NEW YORK -- NYPD veteran Edward Conlon explains his edge over the average inquisitor when chatting up cops for the department’s new podcasts.
“When they couldn’t figure out if I was a reporter or not," he says with a laugh, “having a shield and a gun put them a little bit at ease."
Welcome to “Break in the Case,” the official department podcast that debuted in late October with a look at one of the NYPD’s most chilling and memorable cases: A five-part series on “Baby Hope.” The murdered 4-year-old child was found stuffed inside an Igloo cooler in a wooded stretch off the Henry Hudson Parkway back in 1991, a case that would take 22 years to close.
The widely-covered story, rather than recounted by a journalist, is told directly by the investigators who never gave up on the long-cold case — including Detective Joe Neenan and then-NYPD Lt. Joseph Reznick. The insider’s view is a key part of the podcast’s cachet.
“We’re taking you inside the investigations,” announces Detective Carrie Reilly at the start of episode one. “You’ll learn how the job gets done in the words of the men and women of the NYPD.”
Two more tales lie ahead in season one: The first focuses on an obscure case, the 2015 discovery of a dismembered and still-unidentified Brooklyn corpse, while the other spins the tale of Larry Davis — a violent Bronx criminal acquitted after shooting a half-dozen police officers back in 1986.
“We had a list of 20 cases that we whittled down to these three,” explained executive producer Jill Baurle. “We didn’t want to tell a story for the sake of telling a story. We wanted something relevant today in the retelling.”

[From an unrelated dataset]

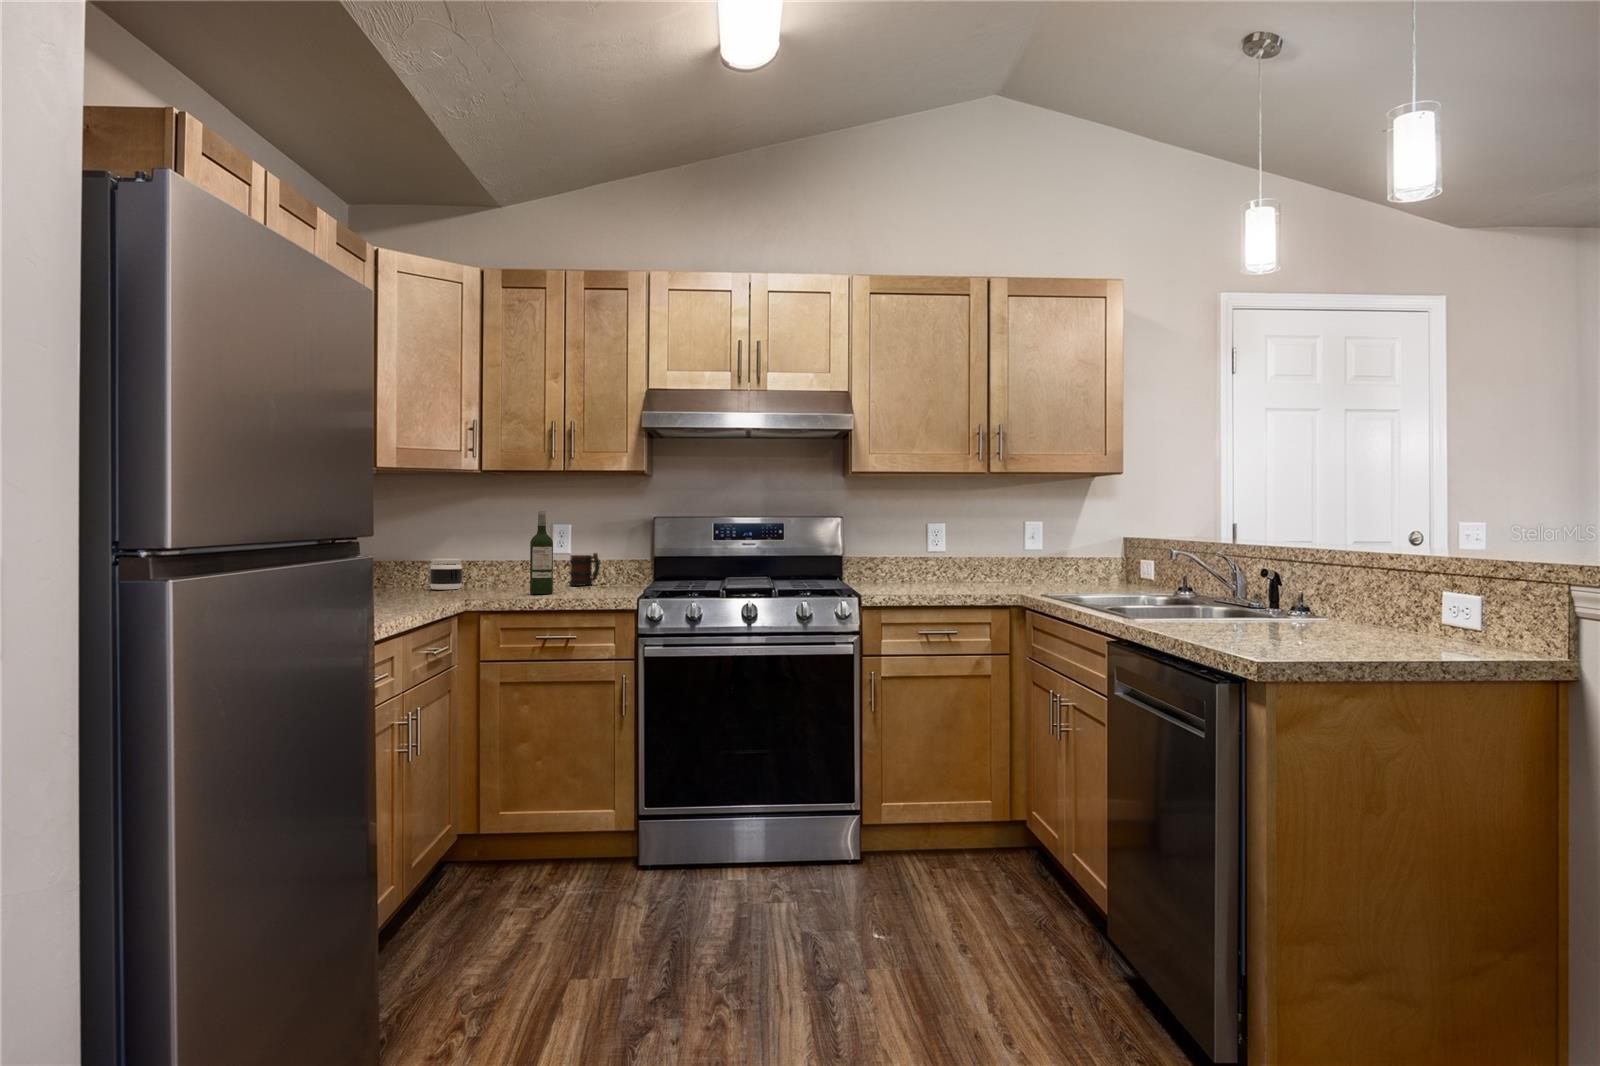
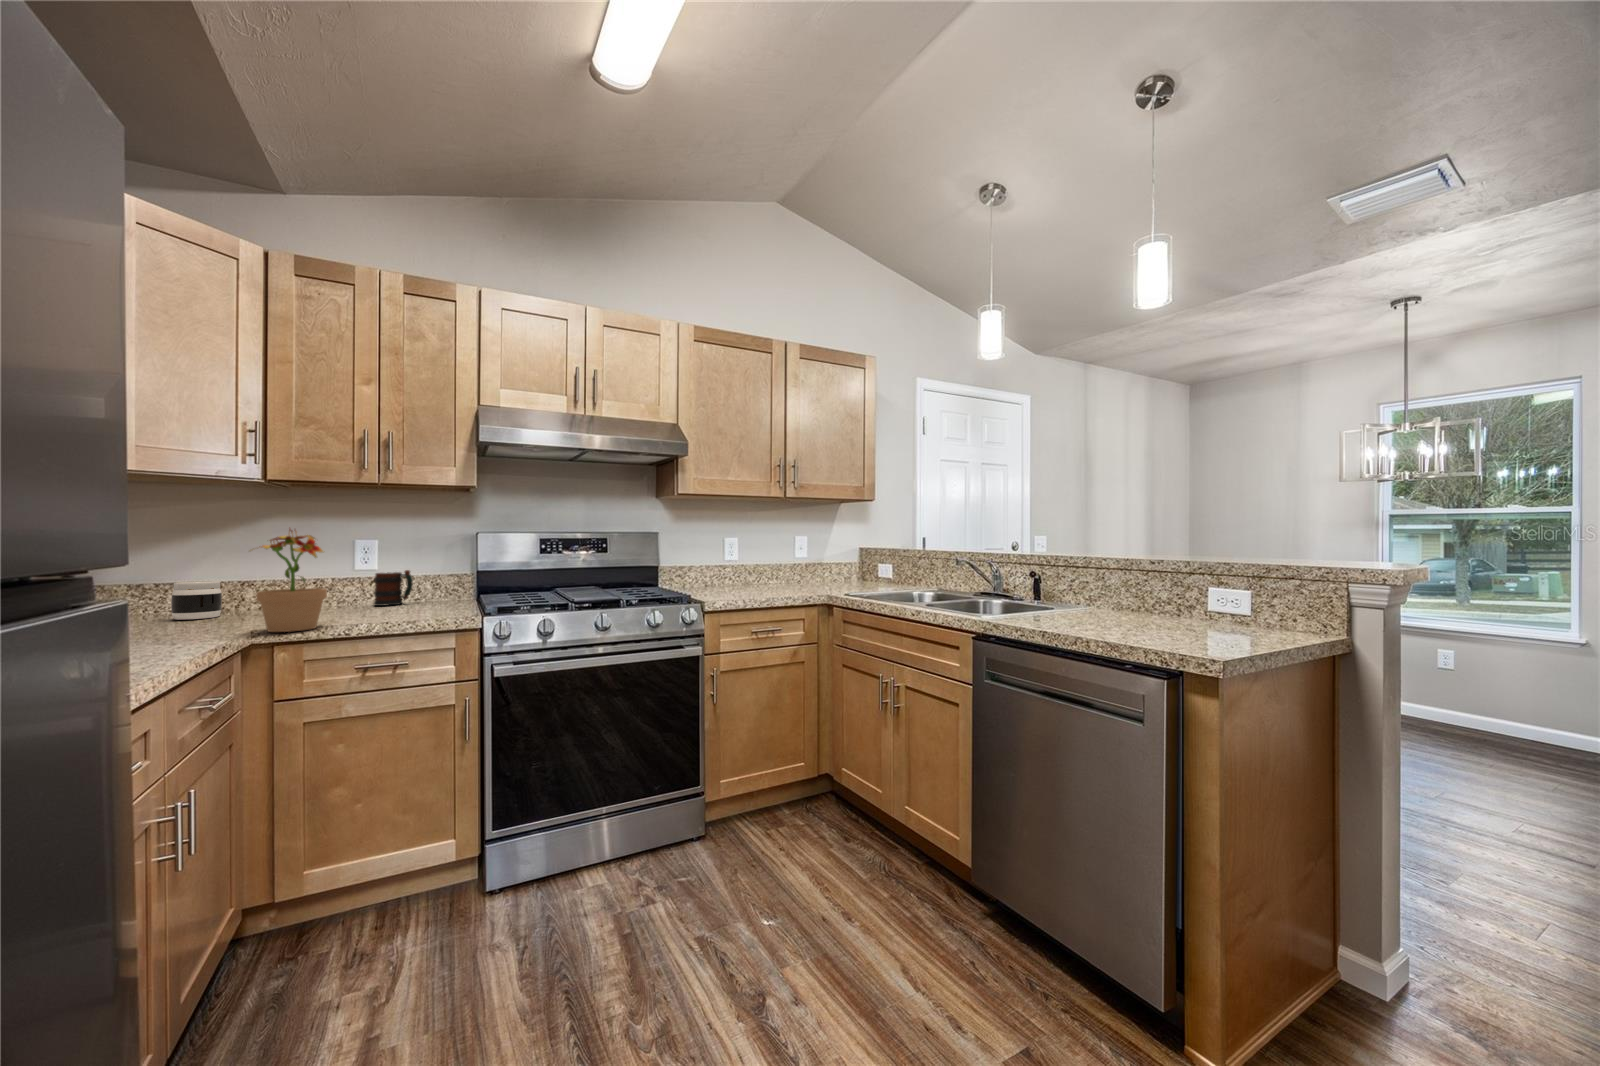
wine bottle: present [530,511,553,594] -> none [334,526,364,619]
potted plant: none [465,512,520,601] -> present [256,529,327,632]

The podcast debuted Oct. 29, and has already notched 55,000 downloads. Conlon is teamed with Bauerle and Kenzie Delaine, a producer and writer, in putting the pieces together.
Bauerle wrote the tale of Monique, whose dismembered hand was found on the rocks along the shoreline of Brooklyn’s Calvert Vaux Park by a bird-watcher on Jan. 4, 2015. A foot, a rib cage and other body parts were later recovered, with a tattoo of a red heart, a rose and the name “Monique” providing the lone clues to her identity.
The case remains unsolved.
And Delaine took a deep dive in the world of the notorious Davis, a a crack-era criminal so bad that he was once rumored to have cooked and eaten a chihuahua. He was convicted of a 1991 Bronx drug murder, and later stabbed to death in prison while serving 25-years-to-life.
Conlon’s involvement is bit of a happy accident. The son of a cop, he retired in 2011 after 16 years on the job where he earned a detective’s badge and published the best-selling memoir “Blue Blood.”
He spent the next seven years as a civilian, finishing his novel “The Policewomen’s Bureau,” before rejoining the NYPD last year in a newly-created position inside the police commissioner’s office.
He believes the podcast offers the average New Yorker a new perspective on the city’s 38,000 cops.
“The fact is that there’s a million crime stories," said Conlon. "But these are the only ones I know of told from the inside and produced by the NYPD. That’s a nice change for us.”